Gram-negative bacteremia produces both severe systolic and diastolic cardiac dysfunction in a canine model that simulates human septic shock.

Abstract

A canine sepsis model that simulates the human cardiovascular response to septic shock was produced in 10 conscious unsedated dogs by implanting an Escherichia coli-infected clot into the peritoneum, resulting in bacteremia. By employing serial, simultaneous measurements of radionuclide scan-determined left ventricular (LV) ejection fraction (EF) and thermodilution cardiac index (CI), the end-diastolic volume index (EDVI) was calculated (EDVI = stroke volume index divided by EF).
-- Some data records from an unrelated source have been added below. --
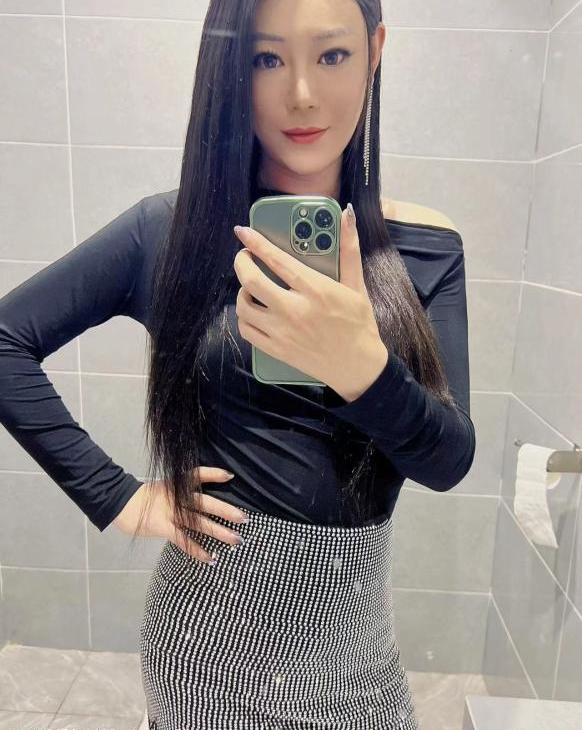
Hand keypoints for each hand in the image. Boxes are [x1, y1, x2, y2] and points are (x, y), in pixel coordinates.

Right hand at [112, 466, 248, 563]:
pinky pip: (184, 540)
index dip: (214, 474)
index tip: (230, 476)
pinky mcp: (163, 527)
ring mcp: (170, 512)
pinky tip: (212, 558)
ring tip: (236, 540)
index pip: (197, 475)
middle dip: (226, 511)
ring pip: (199, 523)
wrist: (123, 504)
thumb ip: (182, 492)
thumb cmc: (148, 497)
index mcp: (176, 484)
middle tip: (245, 518)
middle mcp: (176, 497)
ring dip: (219, 532)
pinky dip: (198, 550)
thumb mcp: (166, 488)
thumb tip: (204, 500)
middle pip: (205, 502)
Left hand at [232, 203, 388, 398]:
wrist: (358, 367)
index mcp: (315, 290)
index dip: (256, 243)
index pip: (277, 260)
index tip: (243, 232)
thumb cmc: (359, 324)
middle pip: (252, 281)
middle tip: (244, 257)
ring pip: (244, 306)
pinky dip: (244, 317)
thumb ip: (348, 249)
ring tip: (250, 286)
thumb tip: (347, 215)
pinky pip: (247, 330)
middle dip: (242, 263)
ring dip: (242, 292)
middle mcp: (295, 310)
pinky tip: (254, 310)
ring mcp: (282, 333)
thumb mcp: (356, 285)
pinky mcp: (276, 350)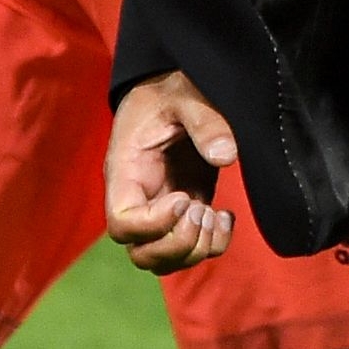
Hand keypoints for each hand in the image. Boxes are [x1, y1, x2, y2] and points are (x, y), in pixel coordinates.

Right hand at [105, 71, 237, 274]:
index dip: (153, 224)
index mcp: (125, 172)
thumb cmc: (170, 89)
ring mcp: (162, 209)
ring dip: (196, 250)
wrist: (175, 88)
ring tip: (217, 216)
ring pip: (164, 260)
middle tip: (202, 209)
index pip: (121, 223)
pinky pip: (191, 249)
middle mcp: (139, 198)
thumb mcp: (184, 94)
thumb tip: (225, 156)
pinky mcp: (187, 209)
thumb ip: (203, 120)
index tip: (184, 198)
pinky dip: (213, 245)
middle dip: (177, 245)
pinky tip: (227, 218)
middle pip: (141, 253)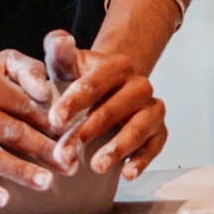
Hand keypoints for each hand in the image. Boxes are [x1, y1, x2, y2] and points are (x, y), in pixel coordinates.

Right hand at [0, 53, 67, 208]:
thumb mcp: (3, 65)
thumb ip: (28, 71)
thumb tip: (45, 92)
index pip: (17, 102)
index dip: (47, 121)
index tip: (71, 139)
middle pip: (4, 129)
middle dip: (40, 148)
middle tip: (68, 165)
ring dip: (17, 170)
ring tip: (46, 182)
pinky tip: (3, 198)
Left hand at [42, 33, 167, 181]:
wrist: (109, 91)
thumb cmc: (81, 80)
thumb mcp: (66, 64)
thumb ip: (59, 50)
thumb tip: (61, 39)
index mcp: (117, 65)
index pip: (94, 83)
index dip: (73, 102)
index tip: (54, 121)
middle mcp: (139, 85)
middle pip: (114, 108)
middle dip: (88, 131)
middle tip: (64, 153)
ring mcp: (152, 108)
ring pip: (139, 127)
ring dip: (118, 147)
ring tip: (96, 166)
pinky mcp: (159, 130)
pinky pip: (156, 145)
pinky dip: (143, 159)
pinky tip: (126, 173)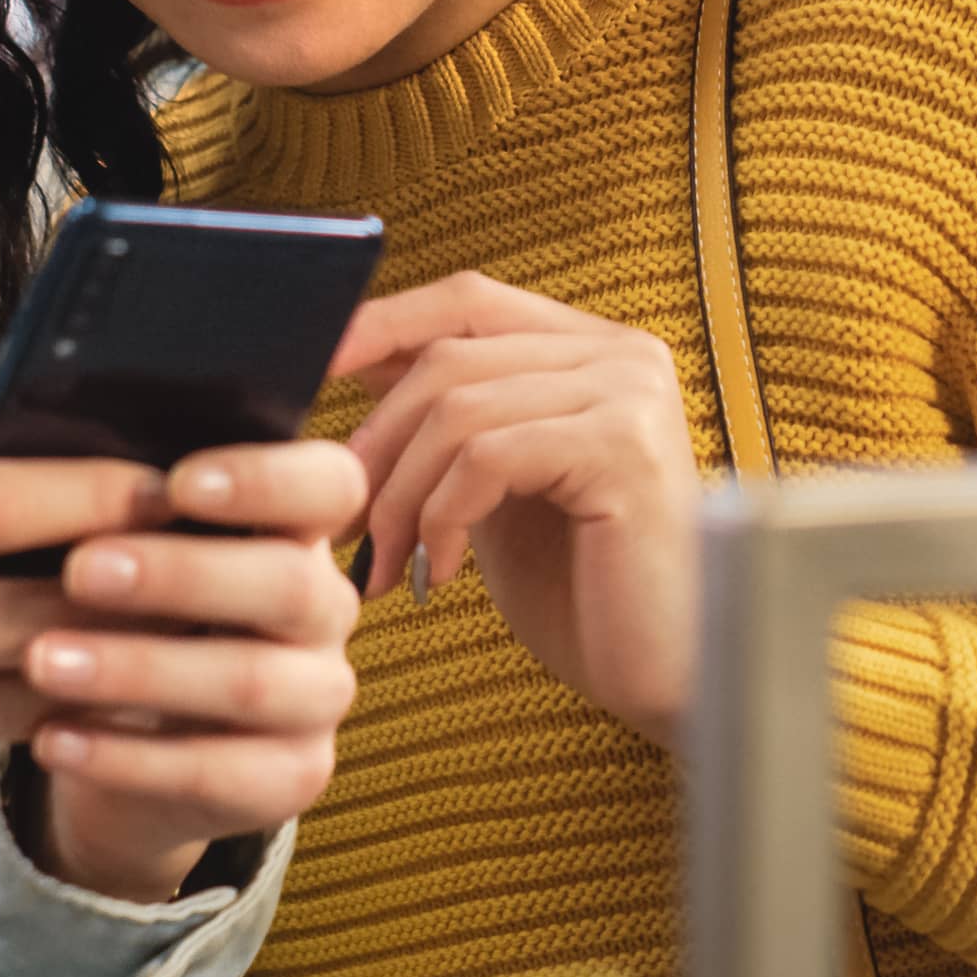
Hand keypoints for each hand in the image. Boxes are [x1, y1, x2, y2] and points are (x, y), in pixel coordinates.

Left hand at [16, 440, 369, 900]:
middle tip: (79, 570)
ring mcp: (317, 697)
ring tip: (43, 661)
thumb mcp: (109, 541)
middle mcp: (324, 607)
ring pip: (254, 682)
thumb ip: (99, 491)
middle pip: (291, 583)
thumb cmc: (108, 605)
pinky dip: (129, 759)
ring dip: (143, 669)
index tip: (176, 481)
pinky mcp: (292, 780)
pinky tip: (50, 738)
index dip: (267, 478)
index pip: (330, 485)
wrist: (118, 738)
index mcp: (296, 526)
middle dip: (182, 574)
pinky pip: (223, 774)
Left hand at [335, 273, 702, 744]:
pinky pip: (487, 457)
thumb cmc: (583, 594)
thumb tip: (344, 367)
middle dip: (375, 445)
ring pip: (457, 410)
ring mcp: (629, 392)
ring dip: (399, 495)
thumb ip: (450, 425)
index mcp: (593, 349)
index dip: (379, 325)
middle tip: (339, 527)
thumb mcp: (497, 491)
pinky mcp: (623, 446)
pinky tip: (438, 576)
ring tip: (386, 565)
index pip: (466, 298)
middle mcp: (622, 353)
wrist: (669, 678)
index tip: (307, 373)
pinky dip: (441, 519)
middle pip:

By using three different methods of quantifying serial ventricular performance (EF, shifts in the Starling ventricular function curve using EDVI vs. stroke work index, and the ventricular function curve response to volume infusion), this study provides evidence (P less than 0.01) that septic shock produces a profound, but reversible, decrease in systolic ventricular performance. This decreased performance was not seen in controls and was associated with ventricular dilatation (P less than 0.01); the latter response was dependent on an adequate volume infusion. Further studies of EDVI and pulmonary capillary wedge pressure during diastole revealed a significant, though reversible, shift (P less than 0.001) in the diastolic volume/pressure (or compliance) relationship during septic shock.